Présentation du pôle technique du CIVA 

Le pôle technique du CIVA, dirigé par Arthur Froehly, est une organisation interprofessionnelle située au Biopôle de Colmar. Ce site accueille divers organismes de recherche et de développement viticole. Leur mission inclut la sélection et le clonage des variétés de vigne, la conservation des cépages et la gestion de données millésimes. Les activités du CIVA comprennent également la recherche sur les porte-greffes et la gestion d’un réseau de stations météo, fournissant ainsi un soutien technique essentiel aux viticulteurs alsaciens.

Impact de l’augmentation des températures moyennes 

L’augmentation des températures moyennes affecte notablement la viticulture en Alsace, modifiant la phénologie de la vigne. Des décalages dans le débourrement, la floraison et la véraison sont observés, accroissant le risque de gel au printemps et intensifiant le stress hydrique en été. Ces changements impactent la qualité des raisins et, par conséquent, celle du vin. Les vins blancs alsaciens, réputés pour leur acidité et leurs arômes secs, sont particulièrement vulnérables. Les vendanges, qui commençaient autrefois en octobre, débutent désormais fin août ou début septembre, modifiant les conditions de maturation des raisins.

Adaptation des viticulteurs 

Pour s’adapter à ces changements, les viticulteurs alsaciens explorent diverses solutions. Les pratiques de conduite de la vigne sont ajustées pour limiter le stress hydrique et optimiser la charge en raisins. La sélection de porte-greffes adaptés au stress hydrique est également en cours d’évaluation. À long terme, des variétés résistantes issues de programmes comme le VIVA (Variétés d’Intérêt à Fin d’Adaptation) sont testées pour leur adaptation au climat alsacien. Ces variétés pourraient représenter jusqu’à 5% de la surface d’exploitation et 10% des assemblages commercialisés sous l’appellation Alsace.

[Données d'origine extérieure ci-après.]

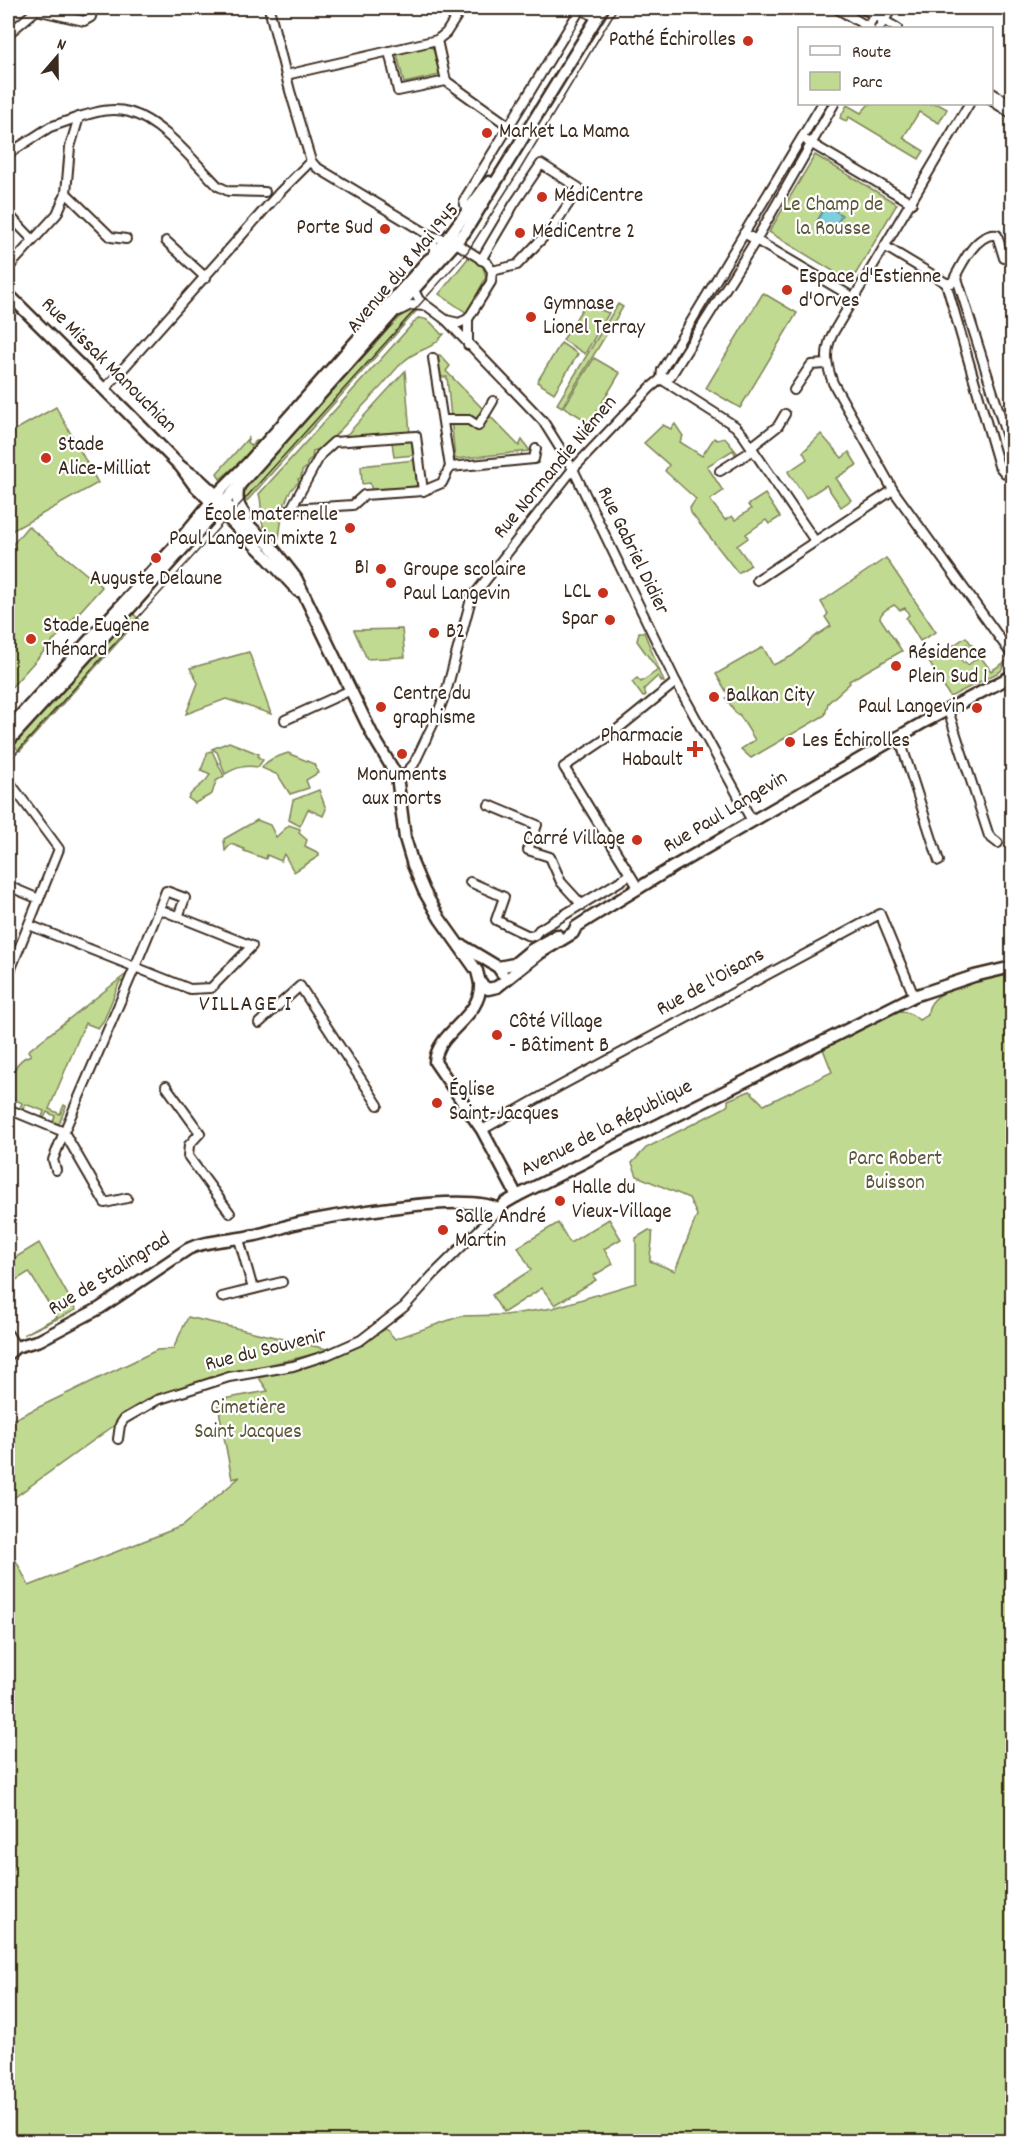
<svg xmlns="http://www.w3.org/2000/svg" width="1020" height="2149" viewBox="0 0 1020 2149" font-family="Dekko,sans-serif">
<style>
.green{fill:#c1da91;stroke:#7e8258;stroke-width:1.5}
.water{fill:#7fcedc;stroke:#648c90;stroke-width:1.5}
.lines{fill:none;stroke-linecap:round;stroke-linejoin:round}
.street-casing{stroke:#3b2a1e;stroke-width:12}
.secondary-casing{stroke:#3b2a1e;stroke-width:15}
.street{stroke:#fff;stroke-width:8}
.secondary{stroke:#fff;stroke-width:10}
.tram{stroke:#3b2a1e;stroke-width:1.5}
.poi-dot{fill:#c8321e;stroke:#fff;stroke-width:2}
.labels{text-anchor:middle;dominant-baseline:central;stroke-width:4.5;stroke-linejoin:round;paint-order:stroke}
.poi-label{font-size:21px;fill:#3b2a1e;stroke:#fff;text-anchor:start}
.park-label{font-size:21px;fill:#5c563b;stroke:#fff}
.street-label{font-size:21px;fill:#3b2a1e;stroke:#fff}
.neighbourhood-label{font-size:22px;letter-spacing:1.5px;fill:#3b2a1e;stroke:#fff}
</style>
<rect width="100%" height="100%" fill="#fff"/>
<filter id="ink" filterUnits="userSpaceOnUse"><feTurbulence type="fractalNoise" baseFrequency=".0167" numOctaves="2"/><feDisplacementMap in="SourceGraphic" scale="12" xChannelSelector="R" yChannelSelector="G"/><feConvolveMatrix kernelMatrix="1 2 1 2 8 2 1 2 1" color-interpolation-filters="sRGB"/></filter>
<g filter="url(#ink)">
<g class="green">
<path d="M 427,46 L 433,48 L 434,52 L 440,75 L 404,83 L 397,54 Z"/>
<path d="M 869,104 L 938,104 L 947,109 L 939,123 L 919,112 L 903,138 L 924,151 L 919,159 L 849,117 L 846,121 L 840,118 L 847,105 L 861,113 Z"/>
<path d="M 815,155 L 897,204 L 851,282 L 769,232 Z"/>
<path d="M 469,257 L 483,267 L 486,277 L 467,313 L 439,294 Z"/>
<path d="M 763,293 L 797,313 L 740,408 L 706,388 Z"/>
<path d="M 585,304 L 609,313 L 585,354 L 563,340 Z"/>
<path d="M 618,304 L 623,307 L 562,407 L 557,404 Z"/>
<path d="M 419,308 L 247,501 L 240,494 L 243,487 L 285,441 L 288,440 L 392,325 L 408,309 Z"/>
<path d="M 418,318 C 430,318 434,326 441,334 L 444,334 C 430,352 419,347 403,362 C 394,370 387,381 378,390 C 361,408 344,426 327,444 L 318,457 L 316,450 L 313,451 L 312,458 L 307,463 L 307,467 L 302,471 L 301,478 L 298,479 L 299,482 C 283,493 282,519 279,538 L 275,541 C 254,522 265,513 259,494 Z"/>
<path d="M 561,343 L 578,354 L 554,393 L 537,382 Z"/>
<path d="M 438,355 L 440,355 L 450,366 L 446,371 L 519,446 L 522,440 L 530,451 L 455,459 L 447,377 L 440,377 Z"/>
<path d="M 594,358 L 620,373 L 590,423 L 564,407 Z"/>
<path d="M 405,371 L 410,434 L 343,439 Z"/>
<path d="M 297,397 L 300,398 L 262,444 L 220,479 L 217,473 L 249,437 L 247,442 L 251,446 L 256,441 L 260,441 L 296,400 Z"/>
<path d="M 56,407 L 98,483 L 8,533 L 8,434 Z"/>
<path d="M 675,424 L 683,436 L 680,442 L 702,456 L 714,438 L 717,440 L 725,438 L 738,454 L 736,456 L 733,450 L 707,466 L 723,491 L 710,500 L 725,520 L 732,516 L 735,520 L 751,509 L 748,505 L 765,494 L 780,517 L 769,524 L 766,520 L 746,534 L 748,538 L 737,546 L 751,565 L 738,573 L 691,513 L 690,508 L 696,499 L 665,471 L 669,465 L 644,443 L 663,425 L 671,429 Z"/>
<path d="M 821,434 L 842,458 L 849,452 L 857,465 L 836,478 L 851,500 L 841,507 L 826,485 L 806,498 L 788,472 L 807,459 L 803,452 Z"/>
<path d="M 412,440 L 414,455 L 394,457 L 392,442 Z"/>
<path d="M 414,460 L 417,486 L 372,491 L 370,483 L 362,484 L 361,466 Z"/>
<path d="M 28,526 L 102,587 L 8,691 L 8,550 Z"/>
<path d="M 886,558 L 936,632 L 920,641 L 906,618 L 909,615 L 905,608 L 900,610 L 894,605 C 889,608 881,611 880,618 L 902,651 L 849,681 L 850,683 L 828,703 L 825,715 L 751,758 L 741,749 L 755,740 L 739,714 L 737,715 L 726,698 L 729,696 L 716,674 L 763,647 L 773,665 L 792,656 L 814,637 L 831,626 L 825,617 L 828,614 L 821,602 Z"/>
<path d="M 130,611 L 139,619 L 20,751 L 11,743 Z"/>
<path d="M 402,629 L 405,657 L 367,659 L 354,630 Z"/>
<path d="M 639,632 L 644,632 L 664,682 L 662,682 L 658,676 L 644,689 L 646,695 L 643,697 L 632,682 L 637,678 L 641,682 L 658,670 L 637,641 Z"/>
<path d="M 966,637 L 977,652 L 974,654 L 967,644 L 956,652 L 963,663 L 965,662 L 968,665 L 980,656 L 991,671 L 1005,662 L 1001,671 L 950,697 L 929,662 Z"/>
<path d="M 249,652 L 271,714 L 226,699 L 186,714 L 198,683 L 190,668 Z"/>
<path d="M 229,742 L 259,754 L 258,757 L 263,760 L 258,767 C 245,765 237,767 225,774 L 217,752 L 212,749 Z"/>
<path d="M 212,751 L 224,776 L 216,781 L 212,794 L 195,803 L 188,798 C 193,788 206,785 210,774 L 201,770 L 208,752 Z"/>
<path d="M 288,753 L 314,764 L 318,773 L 306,780 L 309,788 L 290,794 L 278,775 L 262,768 C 267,759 279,756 288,753 Z"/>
<path d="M 319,790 L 326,809 L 323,816 L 308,809 L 300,826 L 289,820 L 293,800 Z"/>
<path d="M 257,820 L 270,825 L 276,837 L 289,825 L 300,829 L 299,833 L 307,840 L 305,846 L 319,853 L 319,856 L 294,872 L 284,854 L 281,861 L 267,855 L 266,859 L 244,851 L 244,849 L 231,844 L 225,851 L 224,839 Z"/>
<path d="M 1012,972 L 1012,2141 L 8,2141 L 8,1545 L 29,1586 L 182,1526 L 240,1477 L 232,1479 L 217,1400 L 268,1391 L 259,1378 L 333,1357 L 386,1329 L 395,1339 L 461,1316 L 505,1315 L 553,1308 L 636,1283 L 636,1238 L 649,1230 L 652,1232 C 654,1242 649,1251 650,1261 L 675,1271 L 697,1215 L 689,1198 L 637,1176 L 632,1163 L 646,1148 L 724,1108 L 728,1105 L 728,1100 L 750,1091 L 764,1105 L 832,1072 L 823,1049 L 891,1012 C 902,1009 910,1012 919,1020 L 928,1015 C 925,987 992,977 1012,972 Z"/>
<path d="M 125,975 L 128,976 L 125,983 L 120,981 L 104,1020 L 98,1028 L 85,1023 L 49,1109 L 60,1114 L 64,1105 L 66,1106 L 59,1124 L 53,1122 L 55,1116 L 47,1112 L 44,1118 L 42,1117 L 44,1111 L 25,1104 L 23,1109 L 20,1108 L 22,1103 L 10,1097 L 8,1102 C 8,1085 11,1061 31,1055 L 28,1051 Z"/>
<path d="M 609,1219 L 621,1239 L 604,1249 L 613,1264 L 593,1276 L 596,1280 L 555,1305 L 542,1288 L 503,1313 L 492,1295 L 531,1270 L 518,1247 L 558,1223 L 570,1243 Z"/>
<path d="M 39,1243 L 76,1310 L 23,1335 L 57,1317 L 29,1272 L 8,1285 L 8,1262 Z"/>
<path d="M 188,1317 L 331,1350 L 213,1378 L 155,1396 L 8,1502 L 8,1422 L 157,1350 L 173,1349 Z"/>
</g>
<path class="water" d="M 826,205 L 842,215 L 833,230 L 817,221 Z"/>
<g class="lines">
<g class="street-casing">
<g id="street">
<path d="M 269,8 L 290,91 L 311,161 L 316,167 L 429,235 L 456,243 L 487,263 L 492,271 L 491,282 L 468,319 L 468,345"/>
<path d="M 580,8 L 597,18"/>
<path d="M 836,8 L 870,28"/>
<path d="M 862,8 L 897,28"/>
<path d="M 36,10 L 84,21 L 91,17 L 92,10 L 89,8"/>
<path d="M 867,28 L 879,8"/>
<path d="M 879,28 L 892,8"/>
<path d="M 8,34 L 39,8"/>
<path d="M 437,40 L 446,81 L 509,126"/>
<path d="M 389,51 L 398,91 L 446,81"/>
<path d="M 286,75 L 437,40 L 446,33 L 462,8"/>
<path d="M 992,93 L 1007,102 L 1012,102"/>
<path d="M 992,101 L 1012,114"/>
<path d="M 969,104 L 833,333 C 824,351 826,364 833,383 L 893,490 L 1012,655"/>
<path d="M 807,141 L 912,203"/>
<path d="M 8,154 L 50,127 L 79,117"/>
<path d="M 66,193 L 111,237 L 126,239"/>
<path d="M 8,214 L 33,240"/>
<path d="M 467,214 L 464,200 L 581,8"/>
<path d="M 744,233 L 854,298"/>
<path d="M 429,235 L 433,241 L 435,256"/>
<path d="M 166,241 L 206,278"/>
<path d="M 886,247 L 946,283 L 952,283 C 960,267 976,232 997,235 L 1004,258"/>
<path d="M 481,260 L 514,204 L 541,164 L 579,188 L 553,227 L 517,265 L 492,271"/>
<path d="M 8,268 L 57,214 L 66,193 L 70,147 L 79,117 C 96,112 112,107 129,112 C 162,121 194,162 218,186 L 228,191 L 265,192"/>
<path d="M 956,275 L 1012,453"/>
<path d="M 946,283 L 999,466 L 1005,473 L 1012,473"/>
<path d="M 415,286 L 414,290 L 419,300 L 446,320 L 543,421 L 573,469 L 676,682 L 752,821"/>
<path d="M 399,311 L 411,305 L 426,306"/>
<path d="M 446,320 L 459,323 L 468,319"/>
<path d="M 433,358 L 450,467"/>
<path d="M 661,379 L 662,370 L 822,104"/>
<path d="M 661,379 L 735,426 L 743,435 L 815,541"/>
<path d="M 105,389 L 280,192 L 311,161"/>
<path d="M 794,390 L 811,365 L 826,364"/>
<path d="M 443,420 L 469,420 L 478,426 L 493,401"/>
<path d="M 450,467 L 534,459 L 536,449"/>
<path d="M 720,471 L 750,452 L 755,444 L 778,426 L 785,414"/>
<path d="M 291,509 L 321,454 L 334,442 L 416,436 L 423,491"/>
<path d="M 291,511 L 291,509 L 353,505 L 364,495 L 423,491 L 442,483 L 450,467"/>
<path d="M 757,580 L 893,490"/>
<path d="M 948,710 L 989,836 L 998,843"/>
<path d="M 285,720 L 351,690"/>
<path d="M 899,737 L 939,861"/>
<path d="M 397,776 L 406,773 L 414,764 L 436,718 L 447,689 L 471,599 L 573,469 L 650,388 L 661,379 L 670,377 L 756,240 L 834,104"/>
<path d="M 8,780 L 59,849 L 8,976"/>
<path d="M 489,805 L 537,825 L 528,850 L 550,857 L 561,882 L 582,905"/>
<path d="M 470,882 L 504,897 L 496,920 L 527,935 L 534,936"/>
<path d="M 8,886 L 39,899"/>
<path d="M 639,889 L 564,767 L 604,740 L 676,682"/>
<path d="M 159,909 L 166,891 L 185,898 L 178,917"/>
<path d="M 534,936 L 539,930 L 630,875"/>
<path d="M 259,1023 L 300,986 L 378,1105"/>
<path d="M 166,1086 L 200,1133 L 189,1145 L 188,1156 L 230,1213"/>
<path d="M 8,1109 L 64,1132 L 135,967 L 190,989 L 211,988 L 252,946 L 159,909 L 135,967 L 29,925"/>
<path d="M 482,1130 L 560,1086 L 880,914 L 914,996"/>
<path d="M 64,1132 L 105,1203 L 127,1198"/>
<path d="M 56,1170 L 53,1160 L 64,1132"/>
<path d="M 239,1239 L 253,1289"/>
<path d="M 222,1297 L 282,1282"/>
<path d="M 8,1334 L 16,1347"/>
<path d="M 118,1439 L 120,1425 L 124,1419 L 157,1400 L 229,1377 L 293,1366 L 327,1355 L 361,1340 L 404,1307 L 433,1275 L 499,1210"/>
</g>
</g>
<g class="secondary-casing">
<g id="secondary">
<path d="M 8,294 L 126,411 L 181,467 L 194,485 L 263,553 L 298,591"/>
<path d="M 181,467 L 199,479 L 271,546 L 296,578 L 373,736 L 397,776 L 405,838 L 413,865 L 424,891 L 440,919 L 477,971 L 480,983 L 488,989 L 497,987 L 540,953 L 573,933 L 576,927 L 590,918 L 673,867 L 924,722 L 1012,676"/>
<path d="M 239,485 C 236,498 237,506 246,516"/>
<path d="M 8,729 L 176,545 L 220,491 L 248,463 L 428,260 L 435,255 L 489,182"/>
<path d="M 8,742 L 130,608 L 465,232 L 603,8"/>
<path d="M 463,946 L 498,967 L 502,973"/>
<path d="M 498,967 L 514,964 L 531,950 L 557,935"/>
<path d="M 480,983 C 483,1017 437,1031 435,1062 L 482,1130 L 517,1196"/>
<path d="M 8,1354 L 16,1347 L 40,1340 L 100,1308 L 188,1249 C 207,1240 229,1241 250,1236 C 264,1234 277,1229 290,1225 C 324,1217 475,1190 499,1210 L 505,1203 L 517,1196 L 914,996 L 974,976 L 1012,967"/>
</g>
</g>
<use href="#street" class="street"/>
<use href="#secondary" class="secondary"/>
<path class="tram" d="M 8,762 L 468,251 L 521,168 L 617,8"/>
</g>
</g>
<g class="poi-dot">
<circle cx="748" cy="41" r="6"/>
<circle cx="487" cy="133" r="6"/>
<circle cx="542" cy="197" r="6"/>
<circle cx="385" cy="229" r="6"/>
<circle cx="520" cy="233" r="6"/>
<circle cx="787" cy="290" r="6"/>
<circle cx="531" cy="317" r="6"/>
<circle cx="46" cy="458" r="6"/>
<circle cx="350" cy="528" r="6"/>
<circle cx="156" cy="558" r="6"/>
<circle cx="381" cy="569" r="6"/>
<circle cx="391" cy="583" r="6"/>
<circle cx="603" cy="593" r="6"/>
<circle cx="610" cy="620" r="6"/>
<circle cx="434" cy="633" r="6"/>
<circle cx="31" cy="639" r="6"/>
<circle cx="896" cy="666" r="6"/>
<circle cx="714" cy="697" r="6"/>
<circle cx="381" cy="707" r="6"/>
<circle cx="977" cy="708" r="6"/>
<circle cx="790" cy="742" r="6"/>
<path d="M692 740h6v6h6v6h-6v6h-6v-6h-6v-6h6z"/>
<circle cx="402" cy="754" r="6"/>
<circle cx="637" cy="840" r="6"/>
<circle cx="497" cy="1035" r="6"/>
<circle cx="437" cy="1103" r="6"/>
<circle cx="560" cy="1201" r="6"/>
<circle cx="443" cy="1230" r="6"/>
</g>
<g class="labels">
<g class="poi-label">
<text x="736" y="41" text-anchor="end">Pathé Échirolles</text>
<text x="499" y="133">Market La Mama</text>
<text x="554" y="197">MédiCentre</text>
<text x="373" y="229" text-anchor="end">Porte Sud</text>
<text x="532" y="233">MédiCentre 2</text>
<text x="799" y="278">Espace d'Estienne<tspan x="799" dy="24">d'Orves</tspan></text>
<text x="543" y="305">Gymnase<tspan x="543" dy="24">Lionel Terray</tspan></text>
<text x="58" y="446">Stade<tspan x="58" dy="24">Alice-Milliat</tspan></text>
<text x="338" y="516" text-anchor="end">École maternelle<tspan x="338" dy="24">Paul Langevin mixte 2</tspan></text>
<text x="369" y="569" text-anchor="end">B1</text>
<text x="403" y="571">Groupe scolaire<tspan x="403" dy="24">Paul Langevin</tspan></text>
<text x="156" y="580" text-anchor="middle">Auguste Delaune</text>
<text x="591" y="593" text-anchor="end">LCL</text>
<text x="598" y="620" text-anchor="end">Spar</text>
<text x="43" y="627">Stade Eugène<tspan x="43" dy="24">Thénard</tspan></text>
<text x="446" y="633">B2</text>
<text x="908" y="654">Résidence<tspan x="908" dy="24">Plein Sud 1</tspan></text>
<text x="393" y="695">Centre du<tspan x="393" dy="24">graphisme</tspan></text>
<text x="726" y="697">Balkan City</text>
<text x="965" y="708" text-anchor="end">Paul Langevin</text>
<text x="683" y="737" text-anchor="end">Pharmacie<tspan x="683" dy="24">Habault</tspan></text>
<text x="802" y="742">Les Échirolles</text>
<text x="402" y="776" text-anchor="middle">Monuments<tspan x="402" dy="24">aux morts</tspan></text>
<text x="625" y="840" text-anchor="end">Carré Village</text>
<text x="509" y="1023">Côté Village<tspan x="509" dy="24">- Bâtiment B</tspan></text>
<text x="449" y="1091">Église<tspan x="449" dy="24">Saint-Jacques</tspan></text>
<text x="572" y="1189">Halle du<tspan x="572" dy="24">Vieux-Village</tspan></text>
<text x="455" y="1218">Salle André<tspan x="455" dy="24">Martin</tspan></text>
</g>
<g class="park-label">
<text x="833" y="206">Le Champ de<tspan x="833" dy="24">la Rousse</tspan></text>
<text x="895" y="1160">Parc Robert<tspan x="895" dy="24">Buisson</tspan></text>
<text x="248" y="1409">Cimetière<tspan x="248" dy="24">Saint Jacques</tspan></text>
</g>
<g class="street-label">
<text transform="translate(404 269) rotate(-50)">Avenue du 8 Mai 1945</text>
<text transform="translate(108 366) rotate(45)">Rue Missak Manouchian</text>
<text transform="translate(556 468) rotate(-50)">Rue Normandie Niémen</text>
<text transform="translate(632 551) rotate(64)">Rue Gabriel Didier</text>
<text transform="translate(726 813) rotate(-31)">Rue Paul Langevin</text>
<text transform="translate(711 983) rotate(-29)">Rue de l'Oisans</text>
<text transform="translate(607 1129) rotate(-27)">Avenue de la République</text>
<text transform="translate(110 1275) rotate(-32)">Rue de Stalingrad</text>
<text transform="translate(266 1351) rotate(-14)">Rue du Souvenir</text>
</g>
<g class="neighbourhood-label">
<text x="246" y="1005">VILLAGE I</text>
</g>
</g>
<rect width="1020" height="2149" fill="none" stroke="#fff" stroke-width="30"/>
<rect x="15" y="15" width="990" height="2119" fill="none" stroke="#3b2a1e" stroke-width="2" filter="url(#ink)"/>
<rect x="798" y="27" width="195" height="78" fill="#ffffff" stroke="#b1aaa5" stroke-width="1.5"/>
<rect x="810" y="46" width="30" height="9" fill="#ffffff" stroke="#b1aaa5" stroke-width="1.5"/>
<text x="852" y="57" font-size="18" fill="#3b2a1e">Route</text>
<rect x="810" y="72" width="30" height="18" fill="#c1da91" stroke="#b1aaa5" stroke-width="1.5"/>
<text x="852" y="87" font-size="18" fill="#3b2a1e">Parc</text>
<g transform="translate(57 57) rotate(20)" stroke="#ffffff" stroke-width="4.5" paint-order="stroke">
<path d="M0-4.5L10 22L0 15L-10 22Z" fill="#3b2a1e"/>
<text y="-9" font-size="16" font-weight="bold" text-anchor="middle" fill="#3b2a1e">N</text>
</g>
</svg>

« La viticulture alsacienne est à un tournant, nécessitant des adaptations et des innovations pour répondre aux défis climatiques, avec des projets prometteurs soutenus par des programmes comme AlsAdapt et le PNDV. »

Le rôle de l’AOC dans l’innovation 

L’AOC (Appellation d’Origine Contrôlée) permet de valoriser les Vins d’Alsace et leur image. Cependant, les défis climatiques nécessitent des ajustements. Les vignerons doivent décider ensemble des changements à apporter, tandis que les équipes de recherche et développement doivent proposer des solutions adaptées. Le pôle technique du CIVA joue un rôle crucial en tant qu’incubateur de solutions, permettant aux viticulteurs d’expérimenter et d’évoluer tout en respectant les règles de l’appellation.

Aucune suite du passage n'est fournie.